The Last Video Store
There was a specific excitement to being taken to the video rental store as a child that doesn’t have an exact equivalent today. You’d walk in surrounded by cover art—adventure, action, the promise of two hours of something completely other than your ordinary life. Parents kept you to the family section. You weren’t supposed to touch anything, and you definitely weren’t supposed to wander past the action films into the adult section tucked against the back wall, behind a beaded curtain or a half-height partition that wasn’t really hiding anything from anyone.
You’d hold your money and deliberate like the decision genuinely mattered. It did, a little. You couldn’t just skip to the next one if this one turned out to be wrong.
Most of those stores are gone now, absorbed first by iTunes and then by streaming, which promised infinite choice and delivered infinite paralysis.

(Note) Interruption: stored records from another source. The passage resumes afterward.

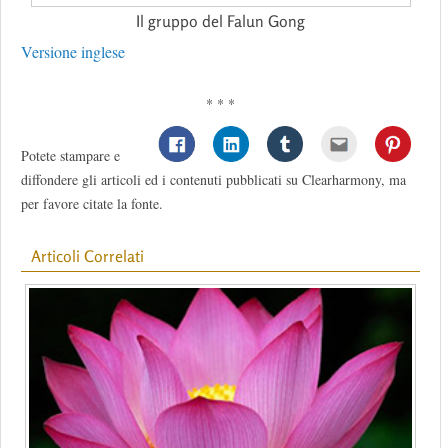
Il gruppo del Falun Gong
Versione inglese
* * *
Potete stampare e
diffondere gli articoli ed i contenuti pubblicati su Clearharmony, ma
per favore citate la fonte.
Articoli Correlati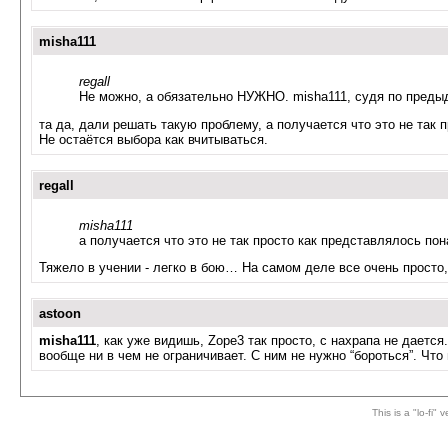
misha111
regall
Не можно, а обязательно НУЖНО. misha111, судя по предыд
та да, дали решать такую проблему, а получается что это не так 
Не остаётся выбора как вчитываться.
regall
misha111
а получается что это не так просто как представлялось по
Тяжело в учении - легко в бою… На самом деле все очень просто, 
astoon
misha111
, как уже видишь, Zope3 так просто, с нахрапа не даетс
вообще ни в чем не ограничивает. С ним не нужно “бороться”. Что
This is a "lo-fi"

I scroll through Netflix for forty-five minutes and end up rewatching something I’ve already seen three times because today everything feels like soulless garbage. The algorithm knows what I’ve liked and offers me the same thing again, slightly different. The video store offered you a cover you’d never seen and a paragraph on the back. That was enough.
In Alaska, apparently, the clock slowed down. Thanks to genuinely poor internet infrastructure, a Blockbuster branch—lit up, stocked, open—was still operating, old titles alongside new ones, the whole physical fact of a place you go specifically to get a film. That detail stuck with me more than I expected. Not because the past was better. Because sometimes the friction was the point.